When there are elections without as much attention our methods really shine. The study showed we produced an additional 340 net votes in the runoff elections. The effect in the run-off elections to our full set of users in those states means more than 1,000 people voted who would have otherwise not been heard at the ballot box.
In Conclusion
So when folks out there insist on only sharing the Congressional switchboard number, or think we’re a cheap version of advocacy, please point them here. Driving folks at the switchboard number will generate some calls, but too many simply won’t engage, and so now they’ve either done nothing, can’t be turned out to vote or volunteer later, or both. Every switchboard share (202-224- 3121) is a lost opportunity to get votes in 2019, 2020, and beyond. There’s nothing that motivates someone to vote quite like a dismissive letter on the fridge from a Senator telling you why he’s not going to do anything about gun safety.

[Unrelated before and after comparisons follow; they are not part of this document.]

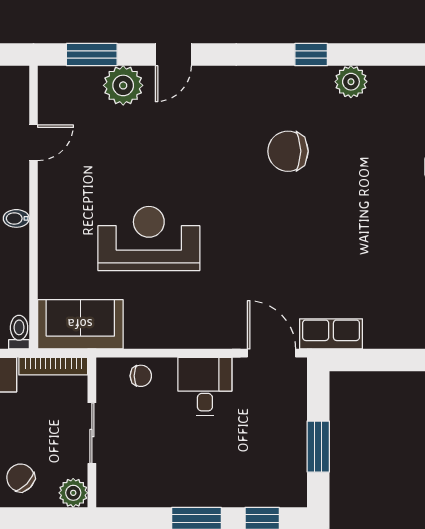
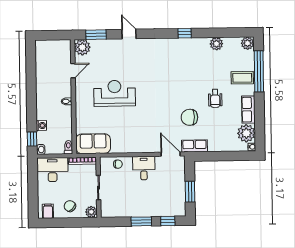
door: (173, 55) -> (129, 34), swing flipped
plant: (351, 82) -> (216, 44), moved
plant: (123, 85) -> (82, 47), moved
chair: (288, 151) -> (189, 117), moved
wheelchair: (384, 217) -> (215, 98), added
reception desk: (149, 238) -> (114, 93), moved

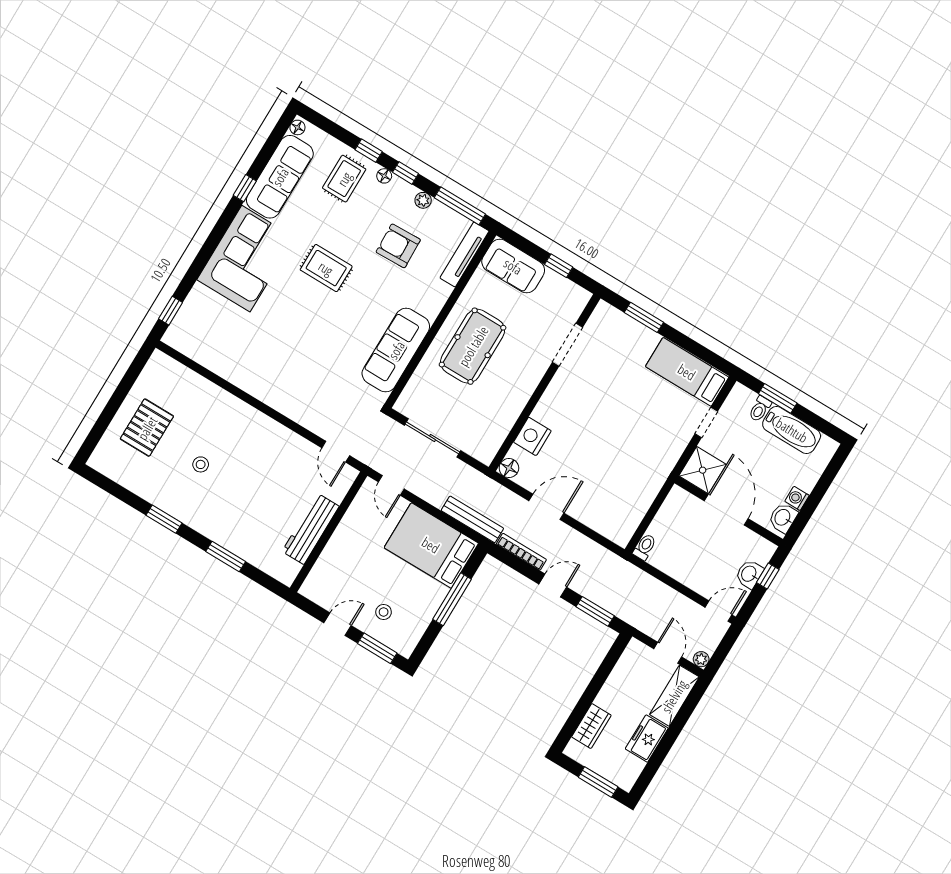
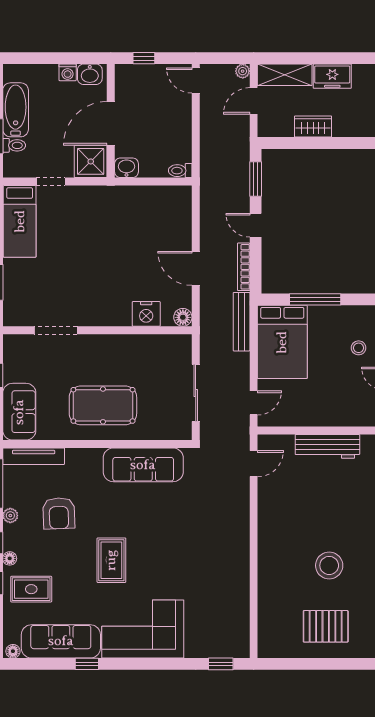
stool: (201, 464) -> (329, 565), width x1.89, depth x1.89
washbasin: (749, 574) -> (126, 168), moved, turned 180
wardrobe: (591, 726) -> (313, 127), moved

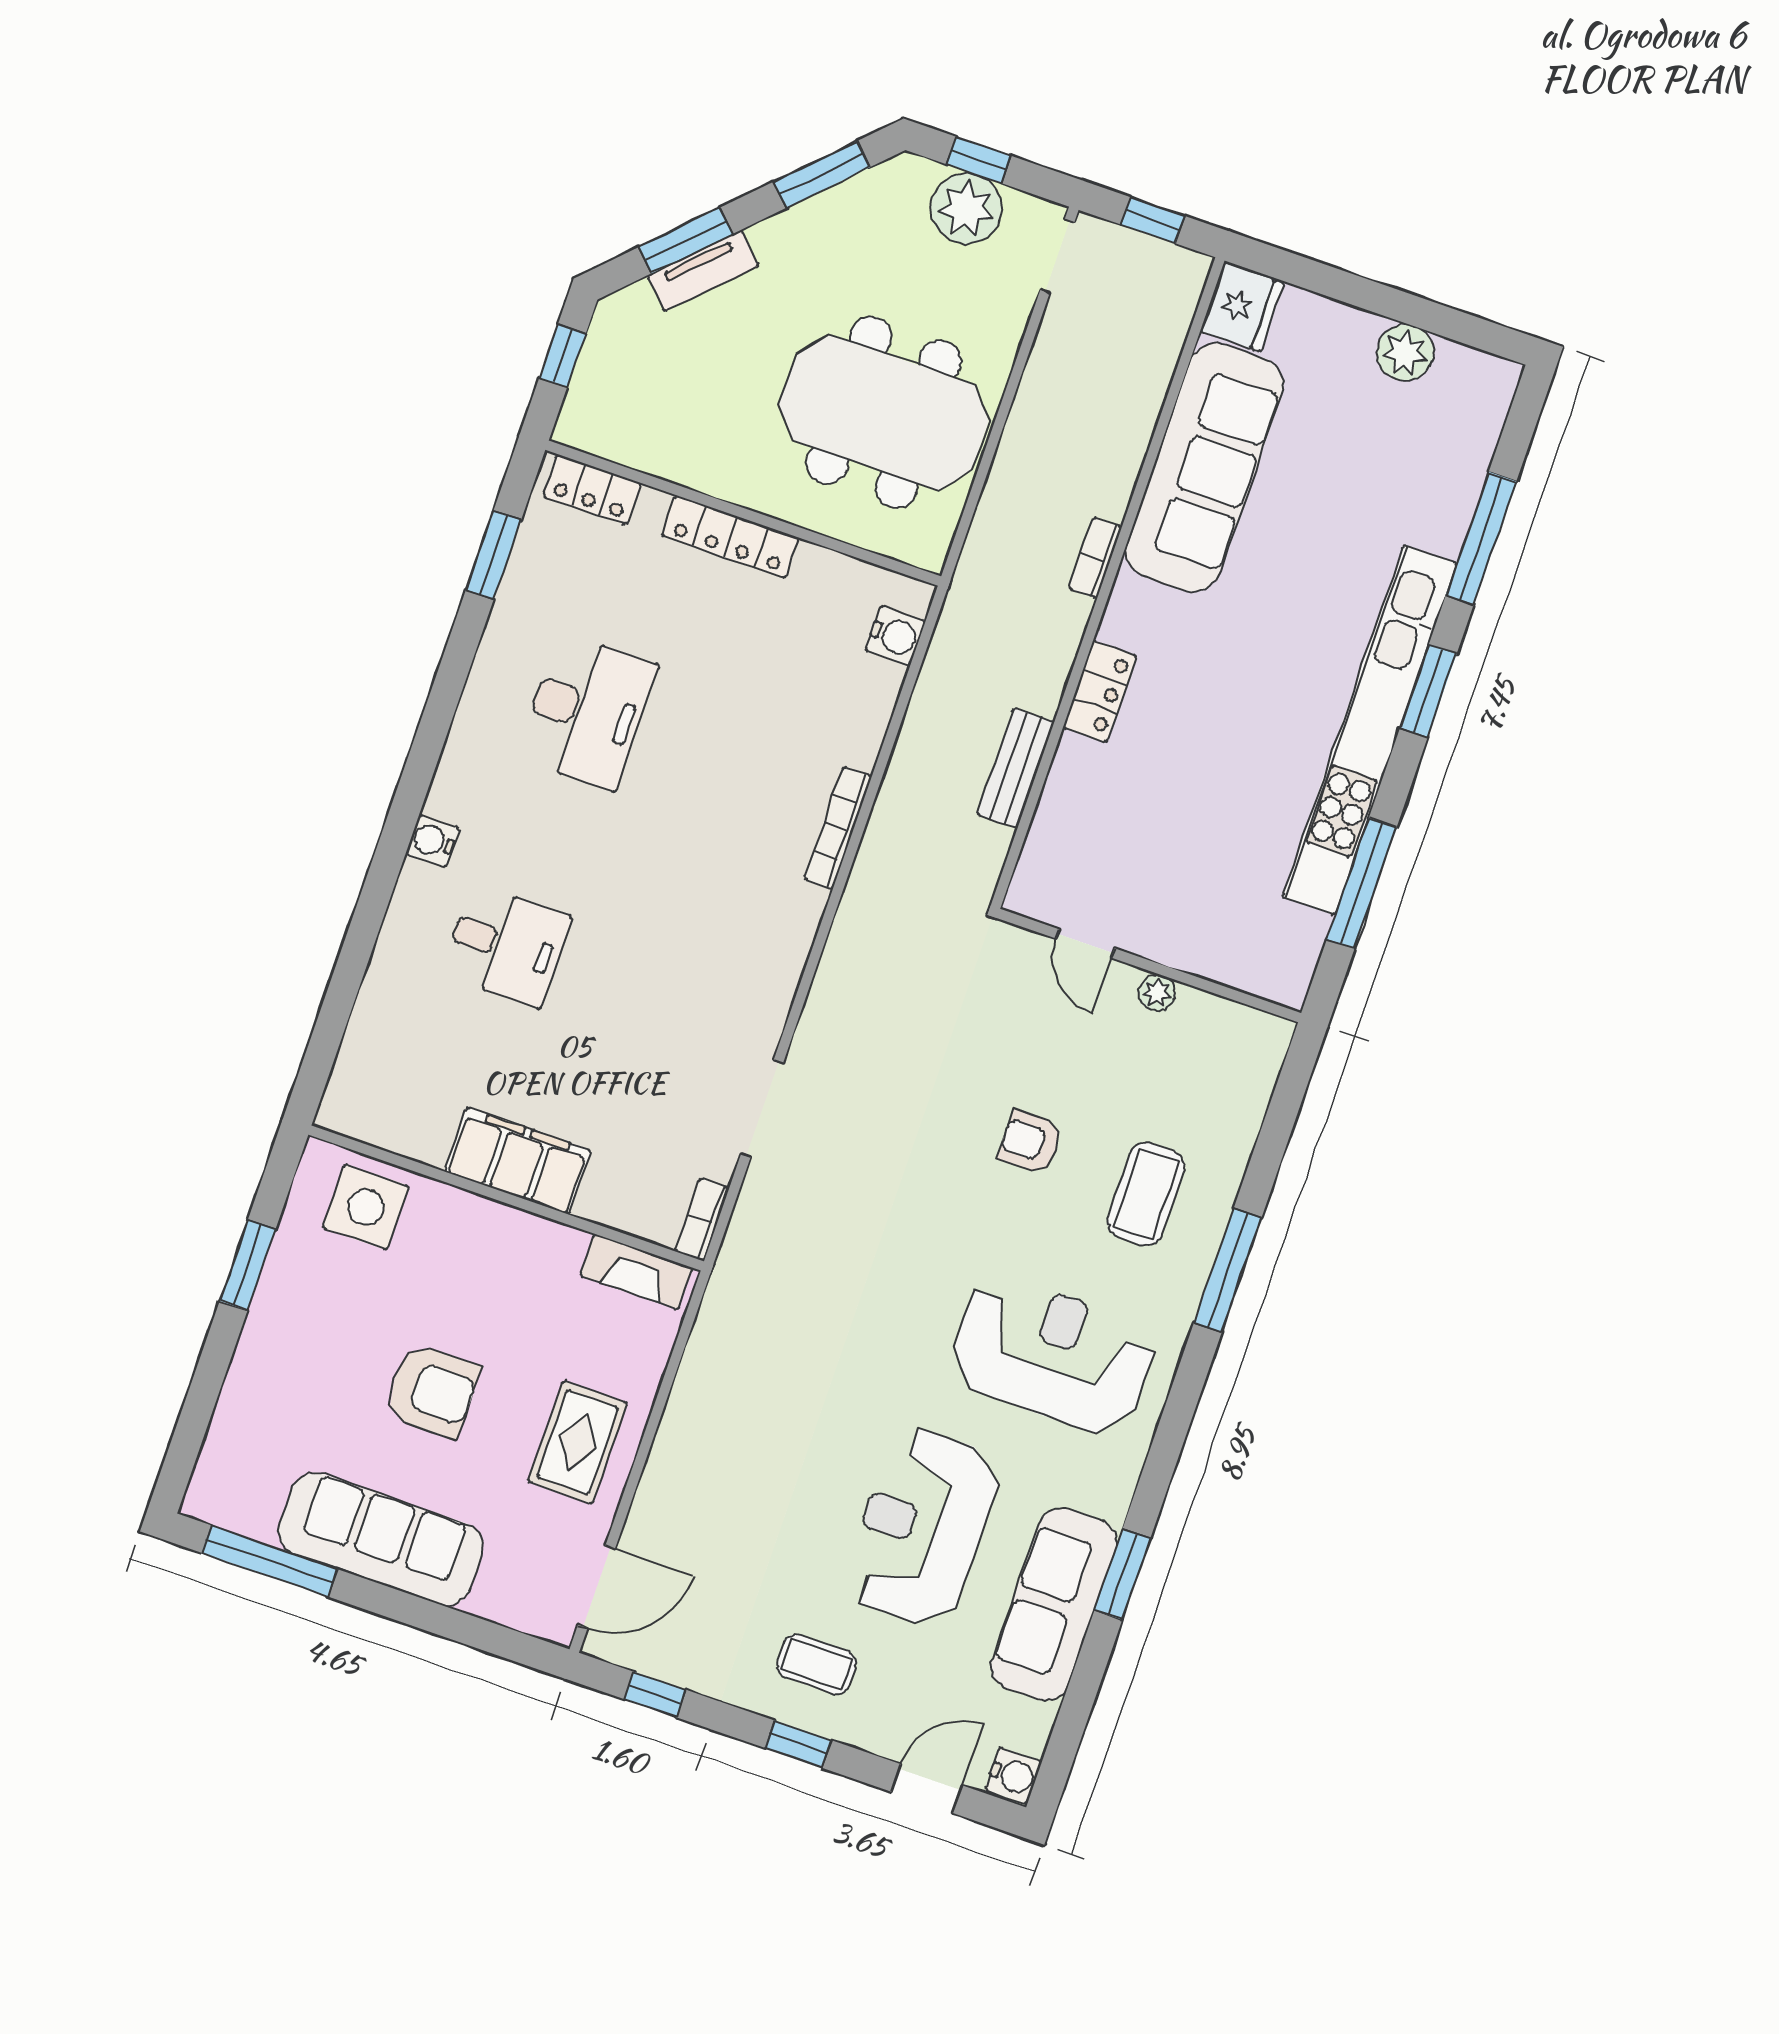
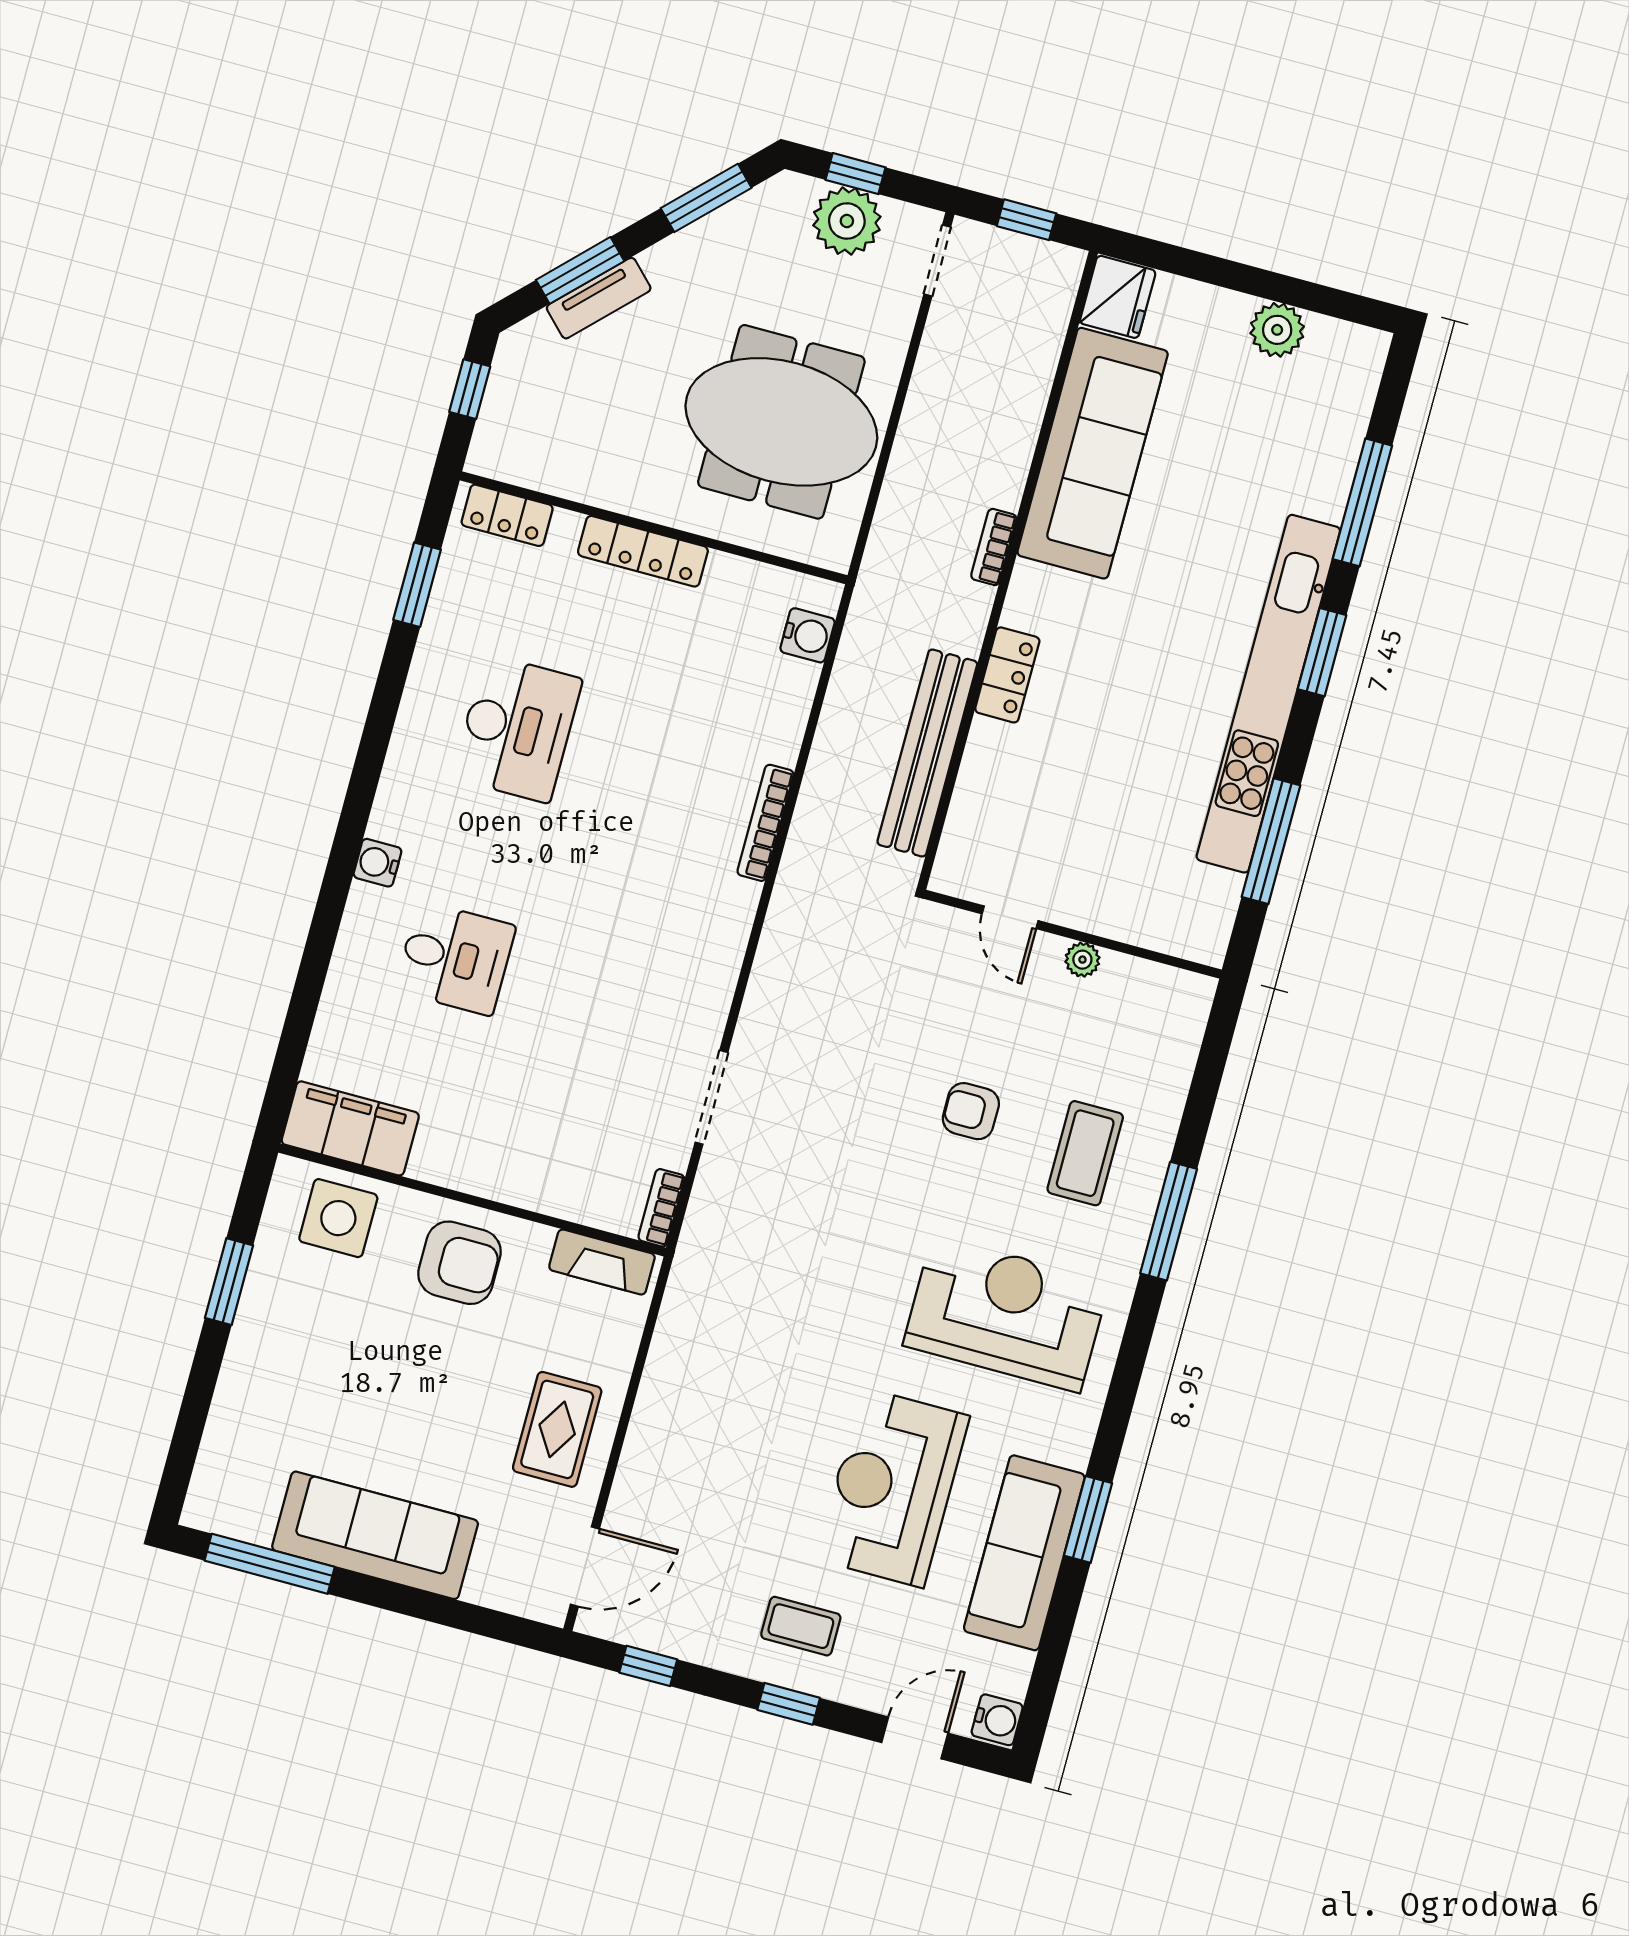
bench: (1016, 768) -> (927, 753), width x1.86, depth x1.21
filing cabinet: (518, 1161) -> (350, 1128), moved
armchair: (432, 1391) -> (459, 1263), moved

And what did that activist funder have to say after that study came out? The guy who was so worried about Resistbot sapping the political energy of its users?
Of course it’s only a single test, but holy cow that’s promising. With these results, I’ve gone from a skeptic to an enthusiast about the role that Resistbot can play in your various efforts.
We’ve built a product that’s been proven to turn “slacktivism” into voting. So please, help us grow: Share Resistbot with your friends who are not (yet) engaged in politics. It’s an easy way for them to get started. Donate to keep us online. Someone who texts a 50-word letter today may show up at a protest or town hall in a month, vote in November, and drag three friends to the polls along with them.
And isn’t being heard better than a voicemail-is-full message or a busy signal?